# Hairline crack in 1950 plaster ceiling comes back



## nowwhatnapster (Oct 26, 2008)

Almost all the ceilings in my 1950 ranch have a hairline crack somewhere. Usually in the center of the room. My father-in-law patched the cracks in two rooms. We primed and painted and the cracks came back after about 1 month. 

The ceilings are smooth plaster. The first layer is a drywall like material that comes in rectangular sheets. Then on top of that is a layer of essentially concrete and then a thin layer of white substance that is incredibly smooth. 

His procedure for patching the cracks (as best I can tell) was to open the cracks. paint cracks with killz2 primer, fill cracks with joint compound, sand, joint compound, sand, joint compound. prime ceiling, paint.

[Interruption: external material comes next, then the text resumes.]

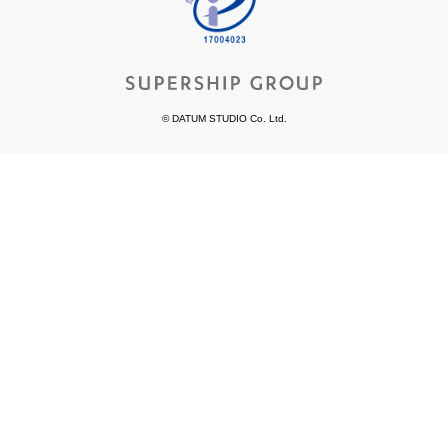
© DATUM STUDIO Co. Ltd.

On one of the ceilings he used tape, not sure if mesh or paper. Also not sure what point the tape hit the ceiling. Either way, both ceilings cracked. The one with tape looks worse because the tape stands out more than the hairline crack.

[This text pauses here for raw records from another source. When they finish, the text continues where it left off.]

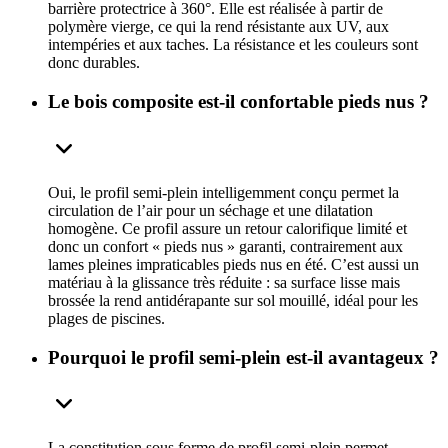
barrière protectrice à 360°. Elle est réalisée à partir de
polymère vierge, ce qui la rend résistante aux UV, aux
intempéries et aux taches. La résistance et les couleurs sont
donc durables.
Le bois composite est-il confortable pieds nus ?
Oui, le profil semi-plein intelligemment conçu permet la
circulation de l’air pour un séchage et une dilatation
homogène. Ce profil assure un retour calorifique limité et
donc un confort « pieds nus » garanti, contrairement aux
lames pleines impraticables pieds nus en été. C’est aussi un
matériau à la glissance très réduite : sa surface lisse mais
brossée la rend antidérapante sur sol mouillé, idéal pour les
plages de piscines.
Pourquoi le profil semi-plein est-il avantageux ?
La constitution sous forme de profil semi-plein permet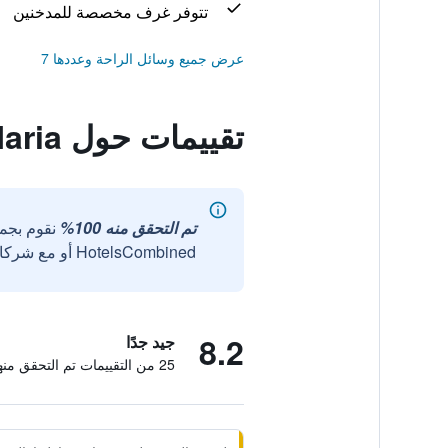
تتوفر غرف مخصصة للمدخنين
عرض جميع وسائل الراحة وعددها 7
تقييمات حول Residenza Villa Maria
تم التحقق منه 100%
نقوم بجم
HotelsCombined أو مع شركائنا الخارجيين الموثوقين.
8.2
جيد جدًا
25 من التقييمات تم التحقق منها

So my question is, what did we do wrong? We have 3 more ceilings to tackle and 3 chances to do better. I am not going back to fix the two ceilings any time soon, more important things to do.

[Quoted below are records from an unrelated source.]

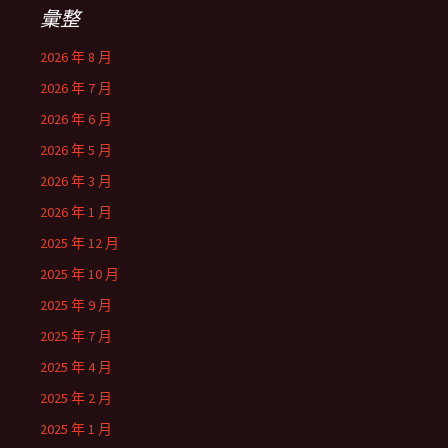
彙整
2026 年 8 月
2026 年 7 月
2026 年 6 月
2026 年 5 月
2026 年 3 月
2026 年 1 月
2025 年 12 月
2025 年 10 月
2025 年 9 月
2025 年 7 月
2025 年 4 月
2025 年 2 月
2025 年 1 月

Also, separate issue. There was some water damage to a section of ceiling, likely due to ice dams. I picked out the loose material and now there is about a 4" hole in the ceiling. Should I patch with drywall? I have several 5" cut outs from the recessed lights I put in. I could make the 4" hole a 5" and use one of my cut outs?

If you need pictures I will try to get some this week.


----------



## Squished (Sep 18, 2012)

I don't have a reply but I did patch cracks recently similar to what you did on my 1922 home. I'm interested to see what others reply in case my issue comes back like yours did.


----------



## Gary in WA (Mar 11, 2009)

Center of the room ceiling cracks may be structural from your built-up beam (3 individual joists) below the center wall shrinking in size due to the climate change; pp.51; http://books.google.com/books?id=iwSasc7rowcC&pg=PA30&lpg=PA30&dq=cutting+floor+joists&source=bl&ots=QXmpJ27uh0&sig=_gxHd_J8ucqXSoDYWkc1dvbUWKs&hl=en&ei=6X4ISvoZofi2A_m65fsB&sa=X&oi=book_result&ct=result&resnum=3#v=onepage&q=cutting%20floor%20joists&f=false

Paper tape with setting---- not drying-type compound: http://www.usg.com/rc/technical-art...laster-joint-reinforcement-systems-en-PM5.pdf

http://www.plaster-wall-ceiling-solutions.com/drywall-tape.html

Gary


----------



## joecaption (Nov 30, 2011)

Push up on them and see if they move at all. If they do you need more screws.
Those panels are hard as a hores heart. I predrill with a masonry bit and use ceramic coated decking screws to pull it in back in place.


----------



## chrisn (Dec 23, 2007)

joecaption said:


> Push up on them and see if they move at all. If they do you need more screws.
> Those panels are hard as a hores heart. I predrill with a masonry bit and use ceramic coated decking screws to pull it in back in place.


 
spell check


----------



## joecaption (Nov 30, 2011)

Exwifes last name was Hores, it's spelled right.:laughing:


----------



## Maintenance 6 (Feb 26, 2008)

joecaption said:


> Exwifes last name was Hores, it's spelled right.:laughing:


Wow! I was married to her sister. :whistling2:


----------



## boman47k (Aug 25, 2006)

Maybe google 'plaster washers' and 'plaster ceiling repair'.


----------



## mikeskokie (Aug 12, 2013)

*Me Too*



nowwhatnapster said:


> Almost all the ceilings in my 1950 ranch have a hairline crack somewhere. Usually in the center of the room. My father-in-law patched the cracks in two rooms. We primed and painted and the cracks came back after about 1 month.
> 
> The ceilings are smooth plaster. The first layer is a drywall like material that comes in rectangular sheets. Then on top of that is a layer of essentially concrete and then a thin layer of white substance that is incredibly smooth.
> 
> ...


HI,
have this ceiling and the cement boards are hung by special metal connectors to the joists with space about 3/8" between board and joist. I had bad water damage and am removing a section hope to replace it with drywall and hope it will work..
I will report


----------